Conventional wisdom, at least in some circles, has it that Rove masterminded gay marriage as an issue in the 2004 White House race in a bid to get conservative evangelicals -- a key base for the Republican Party, especially during the Bush years -- to the polls. There were ballot initiatives in about a dozen states that year to ban gay marriage (or, supporters of such measures would argue, to defend traditional marriage). Many political commentators have said such tactics are in keeping with the "Rovian" strategy of ginning up the base to clinch narrow victories.
Rove, in "Courage and Consequence: My Life as a Conservative in the Fight," says the ballot initiatives made little difference to the outcome that year and that they were not his idea anyway.

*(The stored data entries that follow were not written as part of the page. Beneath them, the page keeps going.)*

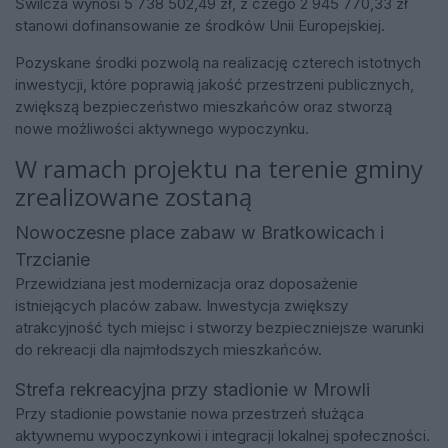
Świlcza wynosi 5 738 502,49 zł, z czego 2 945 770,33 zł
stanowi dofinansowanie ze środków Unii Europejskiej.
Pozyskane środki pozwolą na realizację czterech istotnych
inwestycji, które poprawią jakość przestrzeni publicznych,
zwiększą bezpieczeństwo mieszkańców oraz stworzą
nowe możliwości aktywnego wypoczynku.
W ramach projektu na terenie gminy
zrealizowane zostaną
Nowoczesne place zabaw w Bratkowicach i
Trzcianie
Przewidziana jest modernizacja oraz doposażenie
istniejących placów zabaw. Inwestycja zwiększy
atrakcyjność tych miejsc i stworzy bezpieczniejsze warunki
do rekreacji dla najmłodszych mieszkańców.
Strefa rekreacyjna przy stadionie w Mrowli
Przy stadionie powstanie nowa przestrzeń służąca
aktywnemu wypoczynkowi i integracji lokalnej społeczności.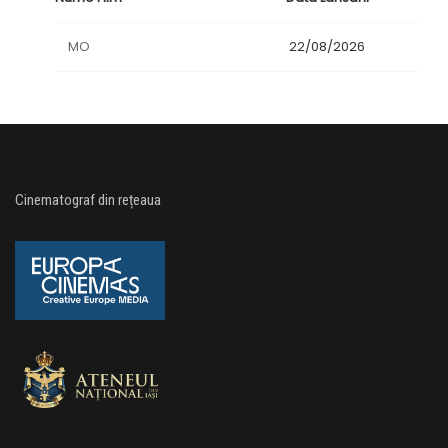
MO
22/08/2026
Cinematograf din rețeaua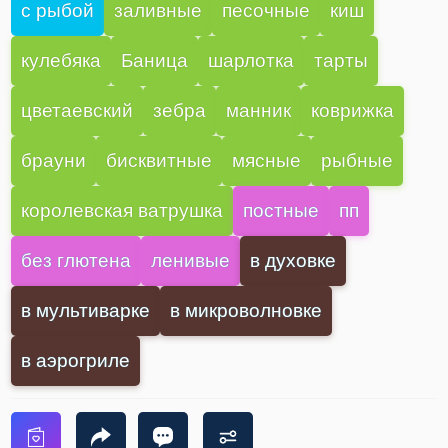
с рыбой
заливные
песочные
киш
кулебяка
Баница
шарлотка
тарты
цветаевский
зебра
манник
коврижка
брауни
бисквитные
мясные
рыбные
королевская ватрушка
постные
пп
без глютена
ленивые
в духовке
в мультиварке
в микроволновке
в аэрогриле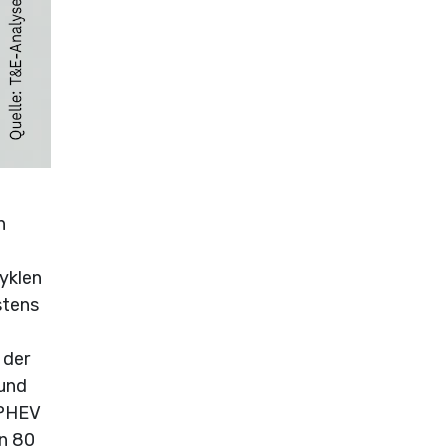
n
yklen
stens
 der
 und
 PHEV
on 80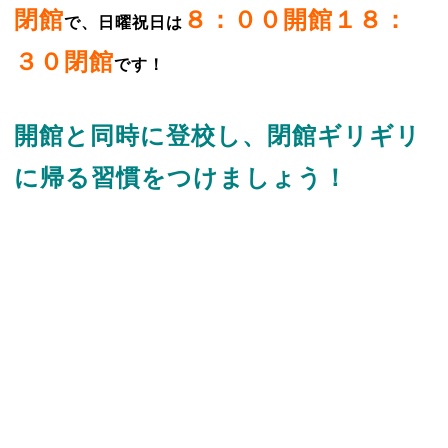
閉館
８：００開館１８：
で、日曜祝日は
３０閉館
です！
開館と同時に登校し、閉館ギリギリ
に帰る習慣をつけましょう！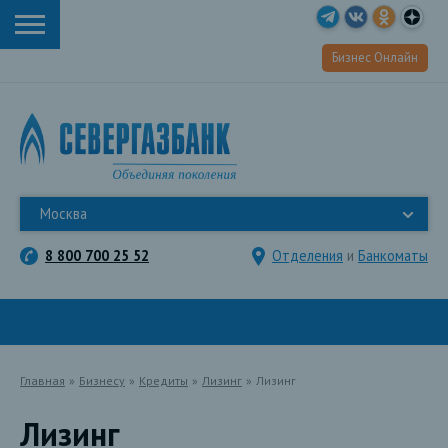
Бизнес Онлайн
Москва
8 800 700 25 52
Отделения
и
Банкоматы
Главная
»
Бизнесу
»
Кредиты
»
Лизинг
»
Лизинг
Лизинг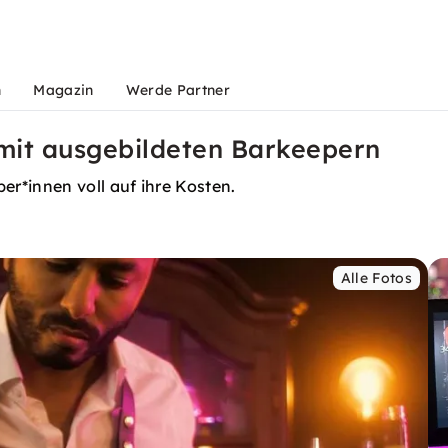
n
Magazin
Werde Partner
 mit ausgebildeten Barkeepern
r*innen voll auf ihre Kosten.
Alle Fotos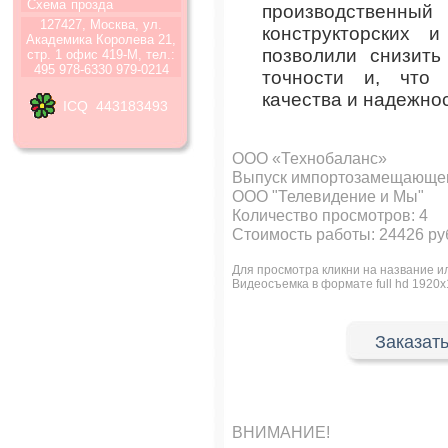
Схема
прозда
производственны
127427, Москва, ул.
конструкторских 
Академика Королева 21,
позволили снизить
стр. 1 офис 419-М, тел.:
495 978-6330 979-0214
точности и, что 
качества и надежнос
ICQ 443183493
ООО «Технобаланс»
Выпуск импортозамещающег
ООО "Телевидение и Мы"
Количество просмотров:
4
Стоимость работы: 24426 ру
Для просмотра кликни на название 
Видеосъемка в формате full hd 
Заказать
ВНИМАНИЕ!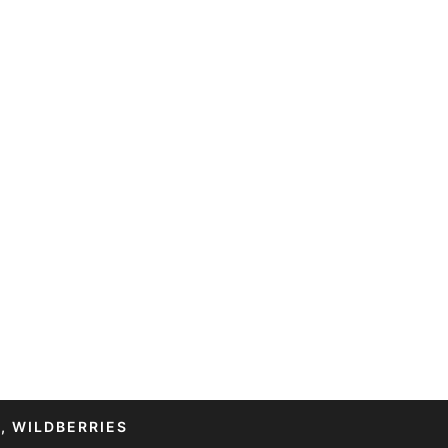
, WILDBERRIES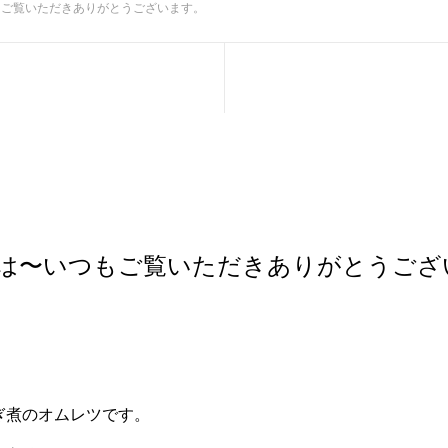
もご覧いただきありがとうございます。
は〜いつもご覧いただきありがとうござ
ぎ煮のオムレツです。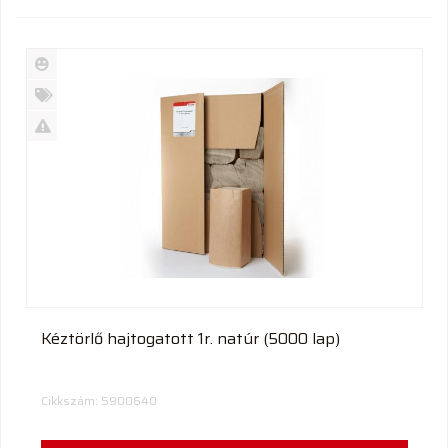
Új
termék
%
Akció
Kifutó
termék
Kéztörlő hajtogatott 1r. natúr (5000 lap)
Cikkszám: 5900640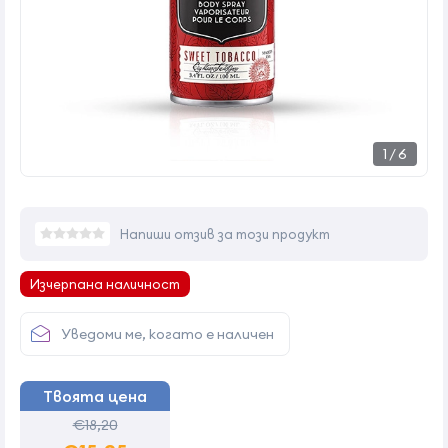
1
/
6
Напиши отзив за този продукт
Изчерпана наличност
Уведоми ме, когато е наличен
Твоята цена
€18,20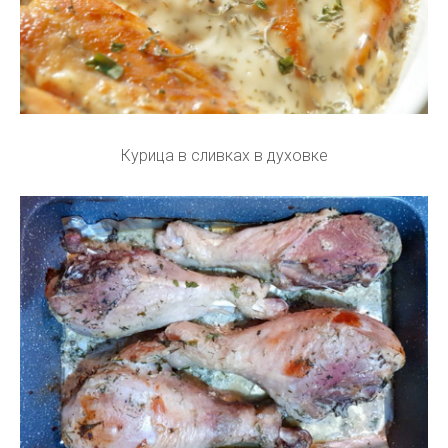
Курица в сливках в духовке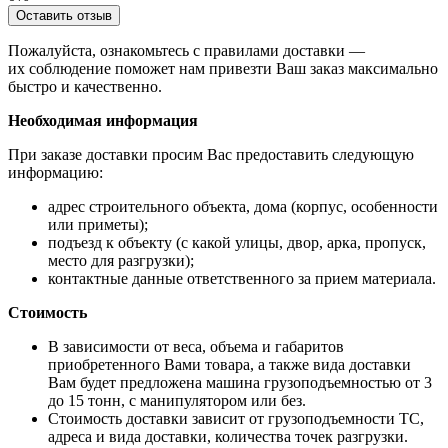
Оставить отзыв
Пожалуйста, ознакомьтесь с правилами доставки —
их соблюдение поможет нам привезти Ваш заказ максимально
быстро и качественно.
Необходимая информация
При заказе доставки просим Вас предоставить следующую
информацию:
адрес строительного объекта, дома (корпус, особенности
или приметы);
подъезд к объекту (с какой улицы, двор, арка, пропуск,
место для разгрузки);
контактные данные ответственного за прием материала.
Стоимость
В зависимости от веса, объема и габаритов
приобретенного Вами товара, а также вида доставки
Вам будет предложена машина грузоподъемностью от 3
до 15 тонн, с манипулятором или без.
Стоимость доставки зависит от грузоподъемности ТС,
адреса и вида доставки, количества точек разгрузки.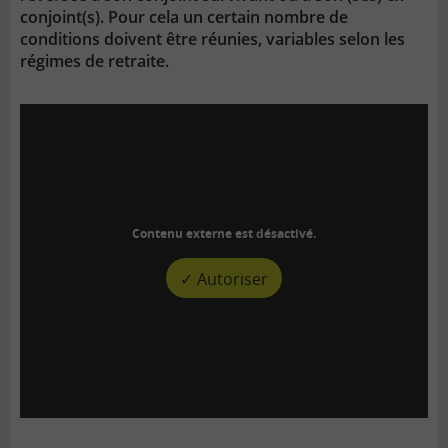
conjoint(s). Pour cela un certain nombre de
conditions doivent être réunies, variables selon les
régimes de retraite.
Contenu externe est désactivé.
✓ Autoriser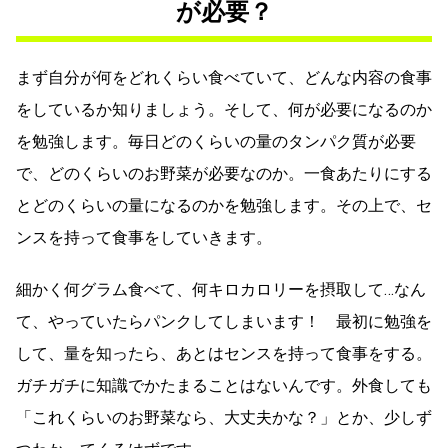
が必要？
まず自分が何をどれくらい食べていて、どんな内容の食事
をしているか知りましょう。そして、何が必要になるのか
を勉強します。毎日どのくらいの量のタンパク質が必要
で、どのくらいのお野菜が必要なのか。一食あたりにする
とどのくらいの量になるのかを勉強します。その上で、セ
ンスを持って食事をしていきます。
細かく何グラム食べて、何キロカロリーを摂取して…なん
て、やっていたらパンクしてしまいます！ 最初に勉強を
して、量を知ったら、あとはセンスを持って食事をする。
ガチガチに知識でかたまることはないんです。外食しても
「これくらいのお野菜なら、大丈夫かな？」とか、少しず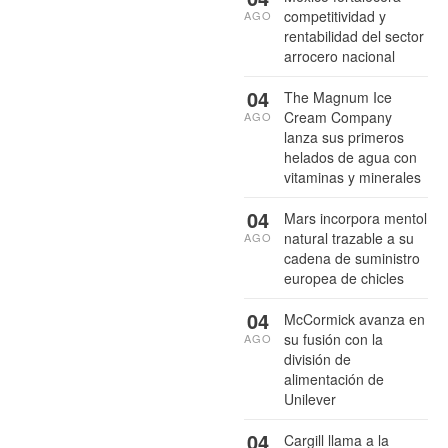
competitividad y
AGO
rentabilidad del sector
arrocero nacional
04
The Magnum Ice
Cream Company
AGO
lanza sus primeros
helados de agua con
vitaminas y minerales
04
Mars incorpora mentol
natural trazable a su
AGO
cadena de suministro
europea de chicles
04
McCormick avanza en
su fusión con la
AGO
división de
alimentación de
Unilever
04
Cargill llama a la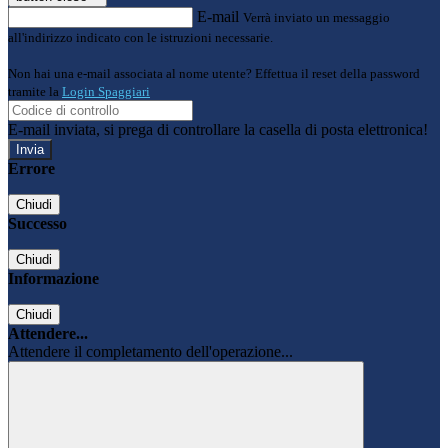
E-mail
Verrà inviato un messaggio
all'indirizzo indicato con le istruzioni necessarie.
Non hai una e-mail associata al nome utente? Effettua il reset della password
tramite la
Login Spaggiari
E-mail inviata, si prega di controllare la casella di posta elettronica!
Errore
Chiudi
Successo
Chiudi
Informazione
Chiudi
Attendere...
Attendere il completamento dell'operazione...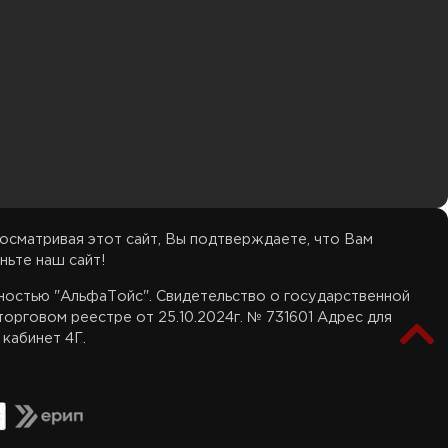
осматривая этот сайт, Вы подтверждаете, что Вам
ньте наш сайт!
нностью "АльфаТойс". Свидетельство о государственной
орговом реестре от 25.10.2024г. № 731601 Адрес для
 кабинет 4Г.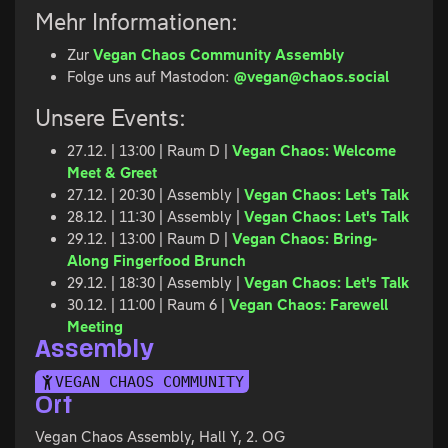
Mehr Informationen:
Zur
Vegan Chaos Community Assembly
Folge uns auf Mastodon:
@vegan@chaos.social
Unsere Events:
27.12. | 13:00 | Raum D |
Vegan Chaos: Welcome
Meet & Greet
27.12. | 20:30 | Assembly |
Vegan Chaos: Let's Talk
28.12. | 11:30 | Assembly |
Vegan Chaos: Let's Talk
29.12. | 13:00 | Raum D |
Vegan Chaos: Bring-
Along Fingerfood Brunch
29.12. | 18:30 | Assembly |
Vegan Chaos: Let's Talk
30.12. | 11:00 | Raum 6 |
Vegan Chaos: Farewell
Meeting
Assembly
VEGAN CHAOS COMMUNITY
Ort
Vegan Chaos Assembly, Hall Y, 2. OG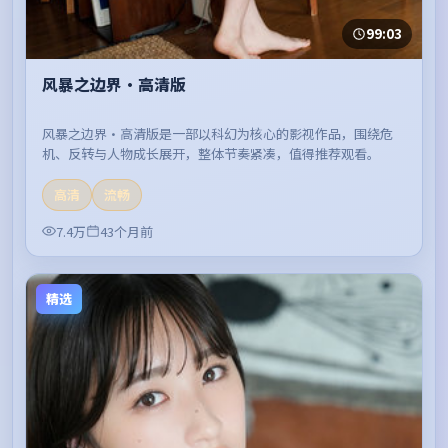
99:03
风暴之边界·高清版
风暴之边界·高清版是一部以科幻为核心的影视作品，围绕危
机、反转与人物成长展开，整体节奏紧凑，值得推荐观看。
高清
流畅
7.4万
43个月前
精选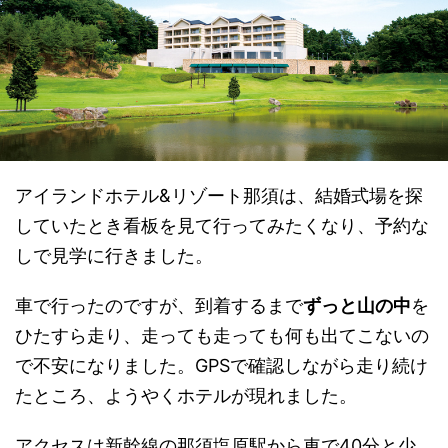
アイランドホテル&リゾート那須は、結婚式場を探
していたとき看板を見て行ってみたくなり、予約な
しで見学に行きました。
車で行ったのですが、到着するまで
ずっと山の中
を
ひたすら走り、走っても走っても何も出てこないの
で不安になりました。GPSで確認しながら走り続け
たところ、ようやくホテルが現れました。
アクセスは新幹線の那須塩原駅から車で40分と少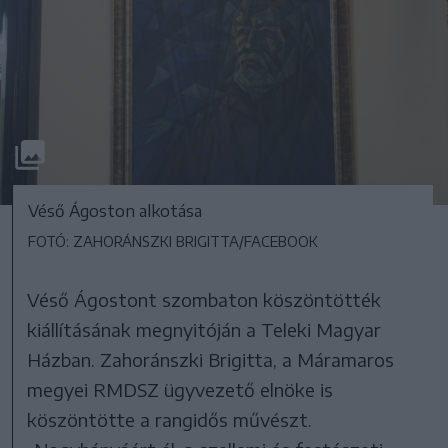
Véső Ágoston alkotása
FOTÓ: ZAHORÁNSZKI BRIGITTA/FACEBOOK
Véső Ágostont szombaton köszöntötték
kiállításának megnyitóján a Teleki Magyar
Házban. Zahoránszki Brigitta, a Máramaros
megyei RMDSZ ügyvezető elnöke is
köszöntötte a rangidős művészt.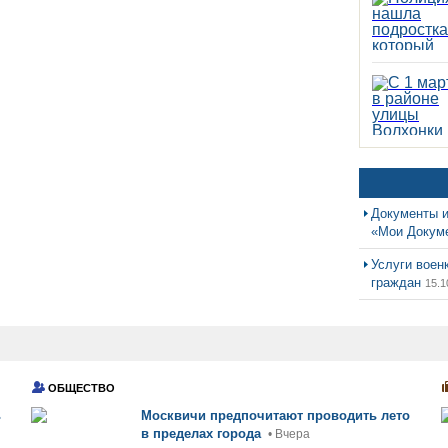
Документы и
«Мои Докум
Услуги воен
граждан
15.1
ОБЩЕСТВО
ь
Москвичи предпочитают проводить лето
в пределах города
• Вчера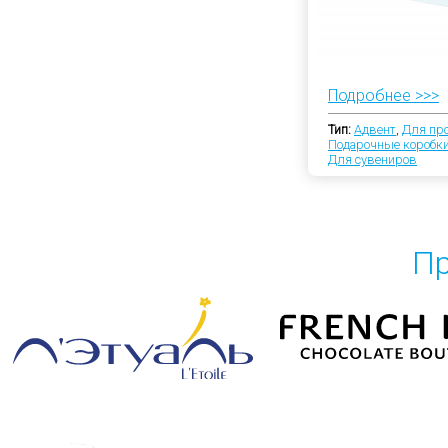
Подробнее >>>
Тип:
Адвент
,
Для пр
Подарочные коробк
Для сувениров
Пр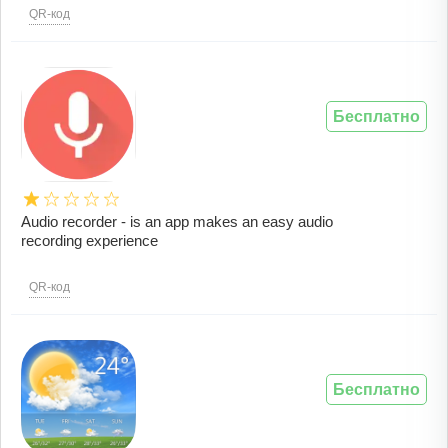
QR-код
Бесплатно
Audio recorder - is an app makes an easy audio
recording experience
QR-код
Бесплатно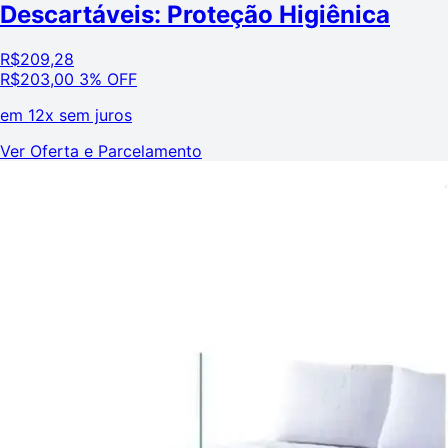
Descartáveis: Proteção Higiênica
R$
209,28
R$
203,00
3% OFF
em
12x sem juros
Ver Oferta e Parcelamento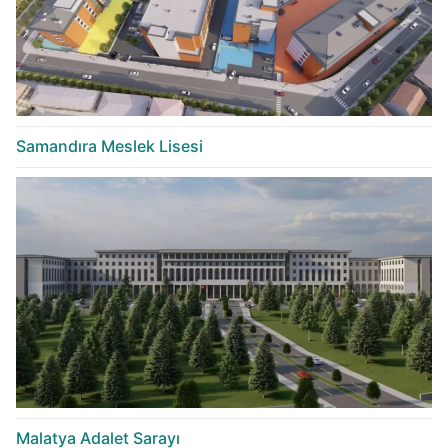
Samandıra Meslek Lisesi
Malatya Adalet Sarayı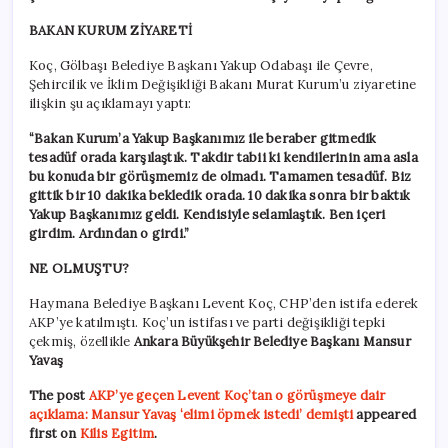
BAKAN KURUM ZİYARETİ
Koç, Gölbaşı Belediye Başkanı Yakup Odabaşı ile Çevre,
Şehircilik ve İklim Değişikliği Bakanı Murat Kurum’u ziyaretine
ilişkin şu açıklamayı yaptı:
“Bakan Kurum’a Yakup Başkanımız ile beraber gitmedik
tesadüf orada karşılaştık. Takdir tabii ki kendilerinin ama asla
bu konuda bir görüşmemiz de olmadı. Tamamen tesadüf. Biz
gittik bir 10 dakika bekledik orada. 10 dakika sonra bir baktık
Yakup Başkanımız geldi. Kendisiyle selamlaştık. Ben içeri
girdim. Ardından o girdi.”
NE OLMUŞTU?
Haymana Belediye Başkanı Levent Koç, CHP’den istifa ederek
AKP’ye katılmıştı. Koç’un istifası ve parti değişikliği tepki
çekmiş, özellikle
Ankara Büyükşehir Belediye Başkanı Mansur
Yavaş
The post
AKP’ye geçen Levent Koç’tan o görüşmeye dair
açıklama: Mansur Yavaş ‘elimi öpmek istedi’ demişti
appeared
first on
Kilis Egitim
.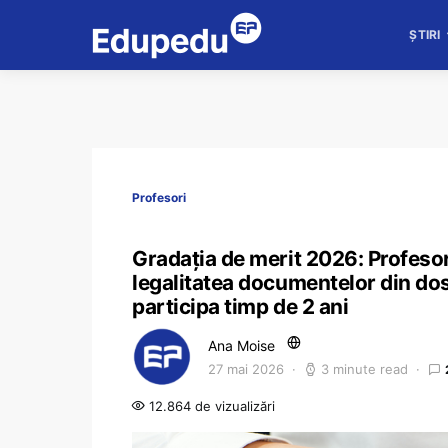
ȘTIRI
Profesori
Gradația de merit 2026: Profesor
legalitatea documentelor din dos
participa timp de 2 ani
Ana Moise
27 mai 2026
3 minute read
12.864 de vizualizări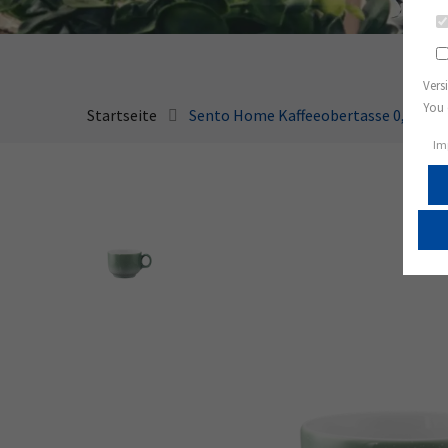
Vers
You 
Startseite
Sento Home Kaffeeobertasse 0,21 l m
Im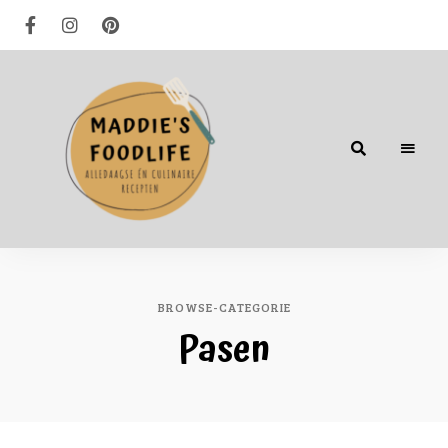
Alledaagse
én
culinaire
recepten
BROWSE-CATEGORIE
Pasen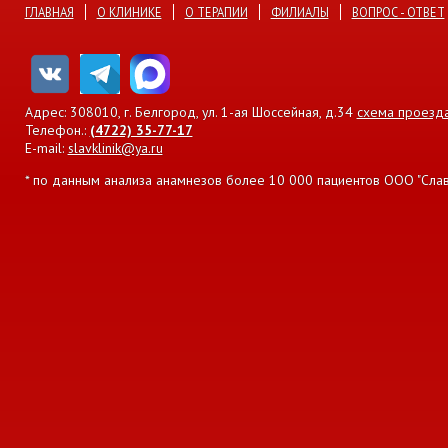
ГЛАВНАЯ
О КЛИНИКЕ
О ТЕРАПИИ
ФИЛИАЛЫ
ВОПРОС - ОТВЕТ
Адрес: 308010, г. Белгород, ул. 1-ая Шоссейная, д.34
схема проезд
Телефон.:
(4722) 35-77-17
E-mail:
slavklinik@ya.ru
* по данным анализа анамнезов более 10 000 пациентов ООО "Славян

"Gay marriage was an ugly fight we had not asked for but could win if we handled with care. Done right, our response to gay marriage could show it was possible to bring a courteous and caring tone to a divisive issue. The issue also revealed the nuttiness of the Left, which never saw how persistent America's traditionalism really was. Instead, the Left seemed convinced that Bush and I engineered the issue's emergence to drive Bush partisans to the polls. But, of course, it was a liberal supreme court that brought the issue to the fore," he writes.
He was referring to a November 2003, Massachusetts Supreme Judicial Court decision that legalized gay marriage in that state. Rove said that development sparked the ballot initiatives and he maintains their impact in the election battle against Democrat John Kerry has been greatly exaggerated. What did matter in his view was that state court decision.